In recent days, Pragma Securities has referenced those BIS numbers in explaining the market for its latest service, an expansion of Pragma 360. But let’s move back before we move forward.
The BIS review, representing a practice that dates to 1986, have become a key source of transparency for the markets. The nature of the review evolves over time, and CAIA reported on some of the changes in connection with the 9th Survey.
That was when the BIS revised and expanded the meaning of the phrase “global foreign exchange markets” to include each of the five categories of forex instruments. Previous surveys had excluded currency swaps and currency options.

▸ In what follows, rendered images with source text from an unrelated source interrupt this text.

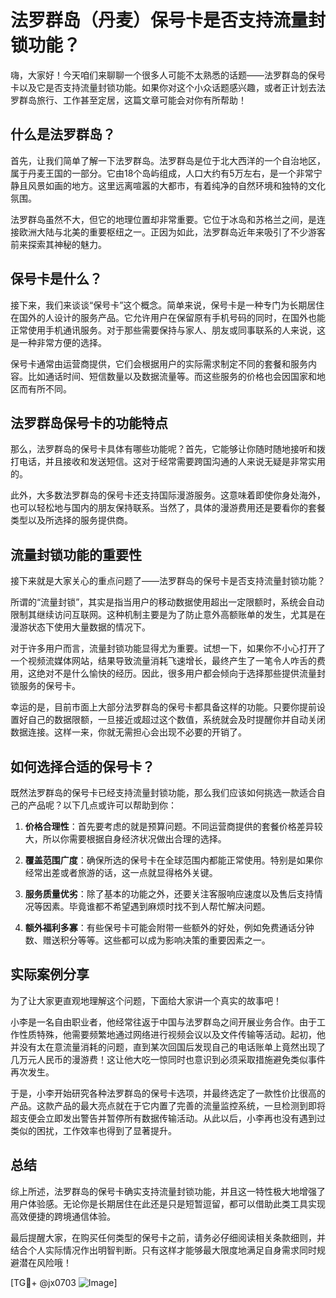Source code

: # 法罗群岛（丹麦）保号卡是否支持流量封锁功能？

嗨，大家好！今天咱们来聊聊一个很多人可能不太熟悉的话题——法罗群岛的保号卡以及它是否支持流量封锁功能。如果你对这个小众话题感兴趣，或者正计划去法罗群岛旅行、工作甚至定居，这篇文章可能会对你有所帮助！

## 什么是法罗群岛？

首先，让我们简单了解一下法罗群岛。法罗群岛是位于北大西洋的一个自治地区，属于丹麦王国的一部分。它由18个岛屿组成，人口大约有5万左右，是一个非常宁静且风景如画的地方。这里远离喧嚣的大都市，有着纯净的自然环境和独特的文化氛围。

法罗群岛虽然不大，但它的地理位置却非常重要。它位于冰岛和苏格兰之间，是连接欧洲大陆与北美的重要枢纽之一。正因为如此，法罗群岛近年来吸引了不少游客前来探索其神秘的魅力。

## 保号卡是什么？

接下来，我们来谈谈“保号卡”这个概念。简单来说，保号卡是一种专门为长期居住在国外的人设计的服务产品。它允许用户在保留原有手机号码的同时，在国外也能正常使用手机通讯服务。对于那些需要保持与家人、朋友或同事联系的人来说，这是一种非常方便的选择。

保号卡通常由运营商提供，它们会根据用户的实际需求制定不同的套餐和服务内容。比如通话时间、短信数量以及数据流量等。而这些服务的价格也会因国家和地区而有所不同。

## 法罗群岛保号卡的功能特点

那么，法罗群岛的保号卡具体有哪些功能呢？首先，它能够让你随时随地接听和拨打电话，并且接收和发送短信。这对于经常需要跨国沟通的人来说无疑是非常实用的。

此外，大多数法罗群岛的保号卡还支持国际漫游服务。这意味着即使你身处海外，也可以轻松地与国内的朋友保持联系。当然了，具体的漫游费用还是要看你的套餐类型以及所选择的服务提供商。

## 流量封锁功能的重要性

接下来就是大家关心的重点问题了——法罗群岛的保号卡是否支持流量封锁功能？

所谓的“流量封锁”，其实是指当用户的移动数据使用超出一定限额时，系统会自动限制其继续访问互联网。这种机制主要是为了防止意外高额账单的发生，尤其是在漫游状态下使用大量数据的情况下。

对于许多用户而言，流量封锁功能显得尤为重要。试想一下，如果你不小心打开了一个视频流媒体网站，结果导致流量消耗飞速增长，最终产生了一笔令人咋舌的费用，这绝对不是什么愉快的经历。因此，很多用户都会倾向于选择那些提供流量封锁服务的保号卡。

幸运的是，目前市面上大部分法罗群岛的保号卡都具备这样的功能。只要你提前设置好自己的数据限额，一旦接近或超过这个数值，系统就会及时提醒你并自动关闭数据连接。这样一来，你就无需担心会出现不必要的开销了。

## 如何选择合适的保号卡？

既然法罗群岛的保号卡已经支持流量封锁功能，那么我们应该如何挑选一款适合自己的产品呢？以下几点或许可以帮助到你：

1. **价格合理性**：首先要考虑的就是预算问题。不同运营商提供的套餐价格差异较大，所以你需要根据自身经济状况做出合理的选择。
   
2. **覆盖范围广度**：确保所选的保号卡在全球范围内都能正常使用。特别是如果你经常出差或者旅游的话，这一点就显得格外关键。

3. **服务质量优劣**：除了基本的功能之外，还要关注客服响应速度以及售后支持情况等因素。毕竟谁都不希望遇到麻烦时找不到人帮忙解决问题。

4. **额外福利多寡**：有些保号卡可能会附带一些额外的好处，例如免费通话分钟数、赠送积分等等。这些都可以成为影响决策的重要因素之一。

## 实际案例分享

为了让大家更直观地理解这个问题，下面给大家讲一个真实的故事吧！

小李是一名自由职业者，他经常往返于中国与法罗群岛之间开展业务合作。由于工作性质特殊，他需要频繁地通过网络进行视频会议以及文件传输等活动。起初，他并没有太在意流量消耗的问题，直到某次回国后发现自己的电话账单上竟然出现了几万元人民币的漫游费！这让他大吃一惊同时也意识到必须采取措施避免类似事件再次发生。

于是，小李开始研究各种法罗群岛的保号卡选项，并最终选定了一款性价比很高的产品。这款产品的最大亮点就在于它内置了完善的流量监控系统，一旦检测到即将超支便会立即发出警告并暂停所有数据传输活动。从此以后，小李再也没有遇到过类似的困扰，工作效率也得到了显著提升。

## 总结

综上所述，法罗群岛的保号卡确实支持流量封锁功能，并且这一特性极大地增强了用户体验感。无论你是长期居住在此还是只是短暂逗留，都可以借助此类工具实现高效便捷的跨境通信体验。

最后提醒大家，在购买任何类型的保号卡之前，请务必仔细阅读相关条款细则，并结合个人实际情况作出明智判断。只有这样才能够最大限度地满足自身需求同时规避潜在风险哦！

[TG💪+ @jx0703 ![Image](https://github.com/user-attachments/assets/dbca1d08-cadb-493c-b0ec-ad6f7a83f270)]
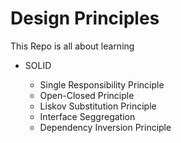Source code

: # Design Principles

This Repo is all about learning 

- SOLID 

    - Single Responsibility Principle
    - Open-Closed Principle
    - Liskov Substitution Principle
    - Interface Seggregation
    - Dependency Inversion Principle
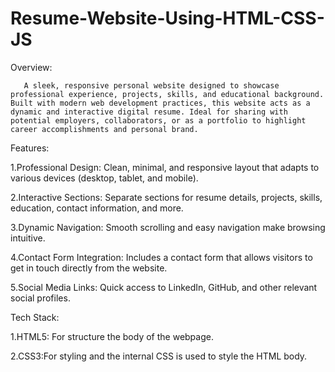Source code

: # Resume-Website-Using-HTML-CSS-JS

Overview:

       A sleek, responsive personal website designed to showcase professional experience, projects, skills, and educational background. Built with modern web development practices, this website acts as a dynamic and interactive digital resume. Ideal for sharing with potential employers, collaborators, or as a portfolio to highlight career accomplishments and personal brand.

Features:

1.Professional Design: Clean, minimal, and responsive layout that adapts to various devices (desktop, tablet, and mobile).

2.Interactive Sections: Separate sections for resume details, projects, skills, education, contact information, and more.

3.Dynamic Navigation: Smooth scrolling and easy navigation make browsing intuitive.

4.Contact Form Integration: Includes a contact form that allows visitors to get in touch directly from the website.

5.Social Media Links: Quick access to LinkedIn, GitHub, and other relevant social profiles.

Tech Stack:

1.HTML5: For structure the body of the webpage.

2.CSS3:For styling and the internal CSS is used to style the HTML body.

The 10th survey, in 2013, said initially that the total trading in forex spot and over the counter derivatives was averaging $5.3 trillion a day, though later refinement of the data pushed that number up to $5.4 trillion.
Last Year’s Survey
This brings us to the 11th survey, last year, which drew upon the assistance of central banks and other authorities in 52 jurisdictions, who in turn collected data from close to 1,300 banks and other institutions. It indicates that the total trading is down slightly, to $5.1 trillion per day.
By way of explanation for the decline, the BIS suggests that the total trading number produced for the 10th survey was artificially high due to monetary policy developments in Japan in the spring of 2013 and the surge of activity in the Japanese yen those developments produced.

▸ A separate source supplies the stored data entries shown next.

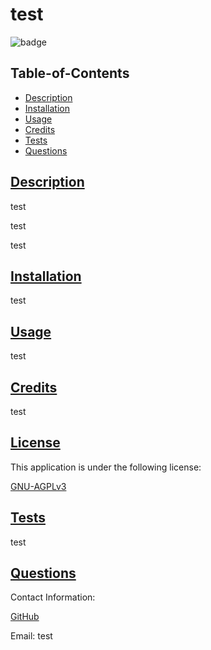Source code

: 
  # test

  ![badge](https://img.shields.io/badge/license-GNU-AGPLv3-blue)

  ## Table-of-Contents

  * [Description](#description)
  * [Installation](#installation)
  * [Usage](#usage)
  * [Credits](#contributing)
  * [Tests](#tests)
  * [Questions](#questions)
  
  ## [Description](#table-of-contents)

  test

  test

  test

  ## [Installation](#table-of-contents)

  test

  ## [Usage](#table-of-contents)

  test
  
  ## [Credits](#table-of-contents)

  test

  
  ## [License](#table-of-contents)

  This application is under the following license:

  [GNU-AGPLv3](https://choosealicense.com/licenses/GNU-AGPLv3)
    
  
  ## [Tests](#table-of-contents)

  test

  ## [Questions](#table-of-contents)

  Contact Information:

  [GitHub](https://github.com/test)

  Email: test
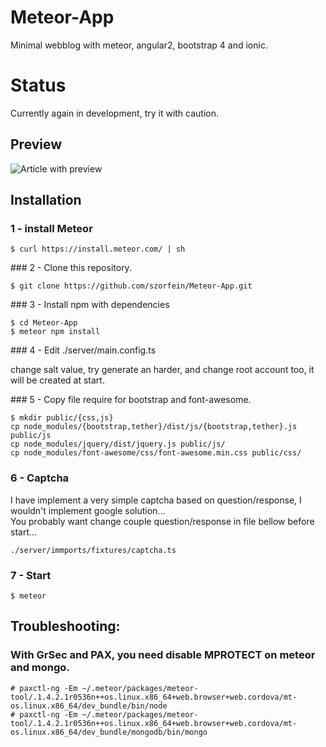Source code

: # Meteor-App
Minimal webblog with meteor, angular2, bootstrap 4 and ionic.

# Status

Currently again in development, try it with caution.

## Preview

![Article with preview](https://raw.githubusercontent.com/szorfein/Meteor-App/master/screenshot.jpg)

## Installation 

### 1 - install Meteor 

    $ curl https://install.meteor.com/ | sh
    
### 2 - Clone this repository.

    $ git clone https://github.com/szorfein/Meteor-App.git 

### 3 - Install npm with dependencies

    $ cd Meteor-App
    $ meteor npm install
    
### 4 - Edit ./server/main.config.ts

change salt value, try generate an harder, and change root account too, it will be created at start.

### 5 - Copy file require for bootstrap and font-awesome.

    $ mkdir public/{css,js}
    cp node_modules/{bootstrap,tether}/dist/js/{bootstrap,tether}.js public/js
    cp node_modules/jquery/dist/jquery.js public/js/
    cp node_modules/font-awesome/css/font-awesome.min.css public/css/

### 6 - Captcha

I have implement a very simple captcha based on question/response, I wouldn't implement google solution...    
You probably want change couple question/response in file bellow before start...

    ./server/immports/fixtures/captcha.ts

### 7 - Start

    $ meteor

## Troubleshooting:

### With GrSec and PAX, you need disable MPROTECT on meteor and mongo.

    # paxctl-ng -Em ~/.meteor/packages/meteor-tool/.1.4.2.1r0536n++os.linux.x86_64+web.browser+web.cordova/mt-os.linux.x86_64/dev_bundle/bin/node
    # paxctl-ng -Em ~/.meteor/packages/meteor-tool/.1.4.2.1r0536n++os.linux.x86_64+web.browser+web.cordova/mt-os.linux.x86_64/dev_bundle/mongodb/bin/mongo 
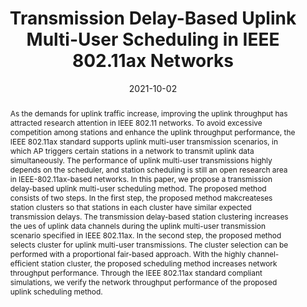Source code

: ---
title: "Transmission Delay-Based Uplink Multi-User Scheduling in IEEE 802.11ax Networks"
collection: publications
permalink: /publication/2021-ij1
date: 2021-10-02
venue: 'Applied Sciences'
paperurl: 'https://www.mdpi.com/2076-3417/11/19/9196'
pubtype: 'international_journal'
# just display our icon symbols
link: 'https://www.mdpi.com/2076-3417/11/19/9196'
# code: ' '
# github: ' '
citation: 'Yonggang Kim, Gyungmin Kim, <strong>Youngwoo Oh</strong> and Wooyeol Choi. &quot;Transmission Delay-Based Uplink Multi-User Scheduling in IEEE 802.11ax Networks.&quot; <i>Applied Sciences</i>, vol. 11, no. 19, article no. 9196, October 2021. (<u>Status: Published: 2021.10.02., ISSN: 2076-3417., IF: 2.838 / JCR 2021.</u>)'
excerpt_separator: ""
abstract: As the demands for uplink traffic increase, improving the uplink throughput has attracted research attention in IEEE 802.11 networks. To avoid excessive competition among stations and enhance the uplink throughput performance, the IEEE 802.11ax standard supports uplink multi-user transmission scenarios, in which AP triggers certain stations in a network to transmit uplink data simultaneously. The performance of uplink multi-user transmissions highly depends on the scheduler, and station scheduling is still an open research area in IEEE-802.11ax-based networks. In this paper, we propose a transmission delay-based uplink multi-user scheduling method. The proposed method consists of two steps. In the first step, the proposed method makcreateses station clusters so that stations in each cluster have similar expected transmission delays. The transmission delay-based station clustering increases the ues of uplink data channels during the uplink multi-user transmission scenario specified in IEEE 802.11ax. In the second step, the proposed method selects cluster for uplink multi-user transmissions. The cluster selection can be performed with a proportional fair-based approach. With the highly channel-efficient station cluster, the proposed scheduling method increases network throughput performance. Through the IEEE 802.11ax standard compliant simulations, we verify the network throughput performance of the proposed uplink scheduling method.
---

The new BIS numbers also show the extent to which forex derivatives trading is geographically concentrated. Sales desks in just five countries intermediated more than three quarters (77%) of forex trading. This is up from 71% in the 2010 survey and 75% in 2013. The five jurisdictions are: The United Kingdom, The United States, Singapore, Hong Kong, and Japan.
Non-Deliverable Forwards
Returning to the gist of Pragma’s announcement: last year’s BIS survey also indicates that one particular sort of forex trade, the non-deliverable forward, grew by 5.3% between the 10th and 11th surveys. As a consequence, NDF now accounts for more than $130 billion of daily currency trading activity.

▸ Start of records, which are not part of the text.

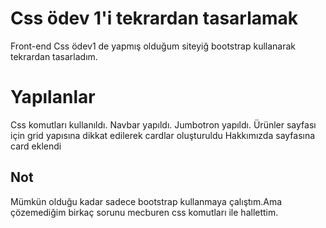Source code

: # Css ödev 1'i tekrardan tasarlamak
Front-end Css ödev1 de yapmış olduğum siteyiğ bootstrap kullanarak tekrardan tasarladım.
# Yapılanlar
Css komutları kullanıldı.
Navbar yapıldı.
Jumbotron yapıldı.
Ürünler sayfası için grid yapısına dikkat edilerek cardlar oluşturuldu
Hakkımızda sayfasına card eklendi
## Not
Mümkün olduğu kadar sadece bootstrap kullanmaya çalıştım.Ama çözemediğim birkaç sorunu mecburen css komutları ile hallettim.
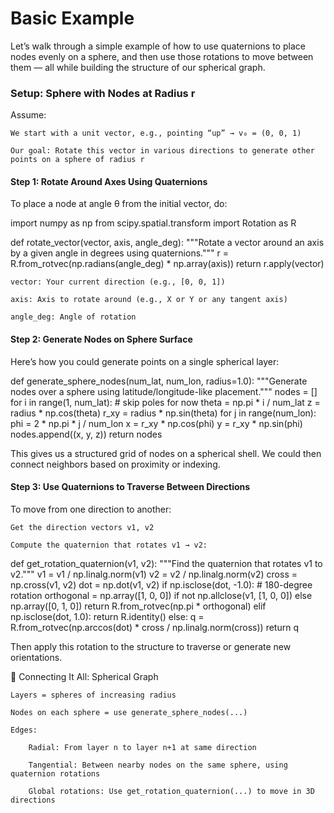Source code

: # Basic Example

Let’s walk through a simple example of how to use quaternions to place nodes evenly on a sphere, and then use those rotations to move between them — all while building the structure of our spherical graph.

### Setup: Sphere with Nodes at Radius r

Assume:

    We start with a unit vector, e.g., pointing “up” → v₀ = (0, 0, 1)

    Our goal: Rotate this vector in various directions to generate other points on a sphere of radius r

#### Step 1: Rotate Around Axes Using Quaternions

To place a node at angle θ from the initial vector, do:

import numpy as np
from scipy.spatial.transform import Rotation as R

def rotate_vector(vector, axis, angle_deg):
    """Rotate a vector around an axis by a given angle in degrees using quaternions."""
    r = R.from_rotvec(np.radians(angle_deg) * np.array(axis))
    return r.apply(vector)

    vector: Your current direction (e.g., [0, 0, 1])

    axis: Axis to rotate around (e.g., X or Y or any tangent axis)

    angle_deg: Angle of rotation

#### Step 2: Generate Nodes on Sphere Surface

Here’s how you could generate points on a single spherical layer:

def generate_sphere_nodes(num_lat, num_lon, radius=1.0):
    """Generate nodes over a sphere using latitude/longitude-like placement."""
    nodes = []
    for i in range(1, num_lat):  # skip poles for now
        theta = np.pi * i / num_lat
        z = radius * np.cos(theta)
        r_xy = radius * np.sin(theta)
        for j in range(num_lon):
            phi = 2 * np.pi * j / num_lon
            x = r_xy * np.cos(phi)
            y = r_xy * np.sin(phi)
            nodes.append((x, y, z))
    return nodes

This gives us a structured grid of nodes on a spherical shell. We could then connect neighbors based on proximity or indexing.

#### Step 3: Use Quaternions to Traverse Between Directions

To move from one direction to another:

    Get the direction vectors v1, v2

    Compute the quaternion that rotates v1 → v2:

def get_rotation_quaternion(v1, v2):
    """Find the quaternion that rotates v1 to v2."""
    v1 = v1 / np.linalg.norm(v1)
    v2 = v2 / np.linalg.norm(v2)
    cross = np.cross(v1, v2)
    dot = np.dot(v1, v2)
    if np.isclose(dot, -1.0):
        # 180-degree rotation
        orthogonal = np.array([1, 0, 0]) if not np.allclose(v1, [1, 0, 0]) else np.array([0, 1, 0])
        return R.from_rotvec(np.pi * orthogonal)
    elif np.isclose(dot, 1.0):
        return R.identity()
    else:
        q = R.from_rotvec(np.arccos(dot) * cross / np.linalg.norm(cross))
        return q

Then apply this rotation to the structure to traverse or generate new orientations.

🤝 Connecting It All: Spherical Graph

    Layers = spheres of increasing radius

    Nodes on each sphere = use generate_sphere_nodes(...)

    Edges:

        Radial: From layer n to layer n+1 at same direction

        Tangential: Between nearby nodes on the same sphere, using quaternion rotations

        Global rotations: Use get_rotation_quaternion(...) to move in 3D directions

NDFs are part of the broader class of “outright forward,” that is, transactions in which the parties agree on the purchase of a given amount of currency at a predeternmined rate on some future date. The defining feature of the non-deliverable forwards, as the term suggests, is that the local currency involved in a trade need not leave its home country. The parties settle the difference between a contracted-for rate and the prevailing spot rate. This is a handy way of remaining in compliance with the exchange control efforts by national governments, while still either speculating on or hedging against adverse changes in the controlled currency’s value.
Three currencies account for 49% of the global NDF turnover: the Indian Rupee, Korean Won, and Brazilian Real. Each of those is subject to government/central bank exchange controls.
Enter Pragma
One development that may encourage the further growth of the NDF market is a technological one: greater ease of execution on such trades.
Thus, Pragma, a multi-asset quantitative trading tech provider, has announced the expansion of its algo trading platform. That platform, Pragma 360, will henceforth include NDFs.
In a statement, the CEO of Pragma Securities, David Mechner, said, “Our clients want the same powerful best execution benefits that they get from Pragma360 across as wide a range of currencies as possible. The ability for traders to have the same high level control and transparency that they enjoy with a G10 brings significant benefits when trading an NDF. This will be increasingly important in light of the upcoming FX Global Code, which demands greater transparency and best practices in foreign exchange.”
Pragma clients will be able to use this platform to enter into NDFs for each of the three above-mentioned currencies, as well as the Philippine Peso (PHP), Indonesian Rupiah (IDR), Malaysian Ringgit (MYR), Taiwan Dollar (TWD), Colombian Peso (COP), and Chilean Peso (CLP), all of which are commonly traded.